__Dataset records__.
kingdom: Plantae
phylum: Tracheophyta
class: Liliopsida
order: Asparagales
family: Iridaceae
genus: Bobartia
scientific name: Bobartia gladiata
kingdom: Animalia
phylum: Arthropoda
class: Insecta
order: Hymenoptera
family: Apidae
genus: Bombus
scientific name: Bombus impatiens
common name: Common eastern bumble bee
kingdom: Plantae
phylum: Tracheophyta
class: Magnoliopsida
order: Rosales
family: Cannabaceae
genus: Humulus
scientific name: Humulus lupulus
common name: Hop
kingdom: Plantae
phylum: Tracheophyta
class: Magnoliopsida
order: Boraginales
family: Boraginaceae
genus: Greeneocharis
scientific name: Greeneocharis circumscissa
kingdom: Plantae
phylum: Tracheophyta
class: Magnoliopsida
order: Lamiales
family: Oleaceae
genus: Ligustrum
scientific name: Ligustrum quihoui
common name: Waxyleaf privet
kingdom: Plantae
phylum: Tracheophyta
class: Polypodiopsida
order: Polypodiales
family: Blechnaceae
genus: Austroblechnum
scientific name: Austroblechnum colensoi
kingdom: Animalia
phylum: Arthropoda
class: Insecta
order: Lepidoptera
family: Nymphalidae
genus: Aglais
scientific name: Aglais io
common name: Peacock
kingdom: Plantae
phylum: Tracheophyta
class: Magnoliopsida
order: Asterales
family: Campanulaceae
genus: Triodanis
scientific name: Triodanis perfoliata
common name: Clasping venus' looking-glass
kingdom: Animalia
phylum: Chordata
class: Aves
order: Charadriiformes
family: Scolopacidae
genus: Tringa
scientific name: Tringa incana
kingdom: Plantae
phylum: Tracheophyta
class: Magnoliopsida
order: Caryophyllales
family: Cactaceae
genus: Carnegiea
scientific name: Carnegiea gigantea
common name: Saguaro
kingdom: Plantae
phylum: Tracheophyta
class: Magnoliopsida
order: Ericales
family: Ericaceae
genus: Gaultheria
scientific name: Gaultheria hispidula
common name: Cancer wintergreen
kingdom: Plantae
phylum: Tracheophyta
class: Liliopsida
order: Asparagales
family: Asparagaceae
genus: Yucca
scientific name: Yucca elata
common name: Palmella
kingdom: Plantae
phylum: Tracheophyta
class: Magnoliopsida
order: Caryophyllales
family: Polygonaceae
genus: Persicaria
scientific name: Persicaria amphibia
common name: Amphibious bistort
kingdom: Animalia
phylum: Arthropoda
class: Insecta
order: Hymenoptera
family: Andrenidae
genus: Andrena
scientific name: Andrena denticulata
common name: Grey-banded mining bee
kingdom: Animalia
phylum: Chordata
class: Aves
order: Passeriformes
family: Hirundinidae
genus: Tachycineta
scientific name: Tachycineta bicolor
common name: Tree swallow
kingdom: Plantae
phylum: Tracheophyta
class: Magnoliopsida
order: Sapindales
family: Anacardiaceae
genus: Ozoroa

__YOUR INSTRUCTIONS__.
Copy every one of the lines above, from first to last, with no changes.

__EXERCISE RESPONSE__.
kingdom: Plantae
phylum: Tracheophyta
class: Liliopsida
order: Asparagales
family: Iridaceae
genus: Bobartia
scientific name: Bobartia gladiata
kingdom: Animalia
phylum: Arthropoda
class: Insecta
order: Hymenoptera
family: Apidae
genus: Bombus
scientific name: Bombus impatiens
common name: Common eastern bumble bee
kingdom: Plantae
phylum: Tracheophyta
class: Magnoliopsida
order: Rosales
family: Cannabaceae
genus: Humulus
scientific name: Humulus lupulus
common name: Hop
kingdom: Plantae
phylum: Tracheophyta
class: Magnoliopsida
order: Boraginales
family: Boraginaceae
genus: Greeneocharis
scientific name: Greeneocharis circumscissa
kingdom: Plantae
phylum: Tracheophyta
class: Magnoliopsida
order: Lamiales
family: Oleaceae
genus: Ligustrum
scientific name: Ligustrum quihoui
common name: Waxyleaf privet
kingdom: Plantae
phylum: Tracheophyta
class: Polypodiopsida
order: Polypodiales
family: Blechnaceae
genus: Austroblechnum
scientific name: Austroblechnum colensoi
kingdom: Animalia
phylum: Arthropoda
class: Insecta
order: Lepidoptera
family: Nymphalidae
genus: Aglais
scientific name: Aglais io
common name: Peacock
kingdom: Plantae
phylum: Tracheophyta
class: Magnoliopsida
order: Asterales
family: Campanulaceae
genus: Triodanis
scientific name: Triodanis perfoliata
common name: Clasping venus' looking-glass
kingdom: Animalia
phylum: Chordata
class: Aves
order: Charadriiformes
family: Scolopacidae
genus: Tringa
scientific name: Tringa incana
kingdom: Plantae
phylum: Tracheophyta
class: Magnoliopsida
order: Caryophyllales
family: Cactaceae
genus: Carnegiea
scientific name: Carnegiea gigantea
common name: Saguaro
kingdom: Plantae
phylum: Tracheophyta
class: Magnoliopsida
order: Ericales
family: Ericaceae
genus: Gaultheria
scientific name: Gaultheria hispidula
common name: Cancer wintergreen
kingdom: Plantae
phylum: Tracheophyta
class: Liliopsida
order: Asparagales
family: Asparagaceae
genus: Yucca
scientific name: Yucca elata
common name: Palmella
kingdom: Plantae
phylum: Tracheophyta
class: Magnoliopsida
order: Caryophyllales
family: Polygonaceae
genus: Persicaria
scientific name: Persicaria amphibia
common name: Amphibious bistort
kingdom: Animalia
phylum: Arthropoda
class: Insecta
order: Hymenoptera
family: Andrenidae
genus: Andrena
scientific name: Andrena denticulata
common name: Grey-banded mining bee
kingdom: Animalia
phylum: Chordata
class: Aves
order: Passeriformes
family: Hirundinidae
genus: Tachycineta
scientific name: Tachycineta bicolor
common name: Tree swallow
kingdom: Plantae
phylum: Tracheophyta
class: Magnoliopsida
order: Sapindales
family: Anacardiaceae
genus: Ozoroa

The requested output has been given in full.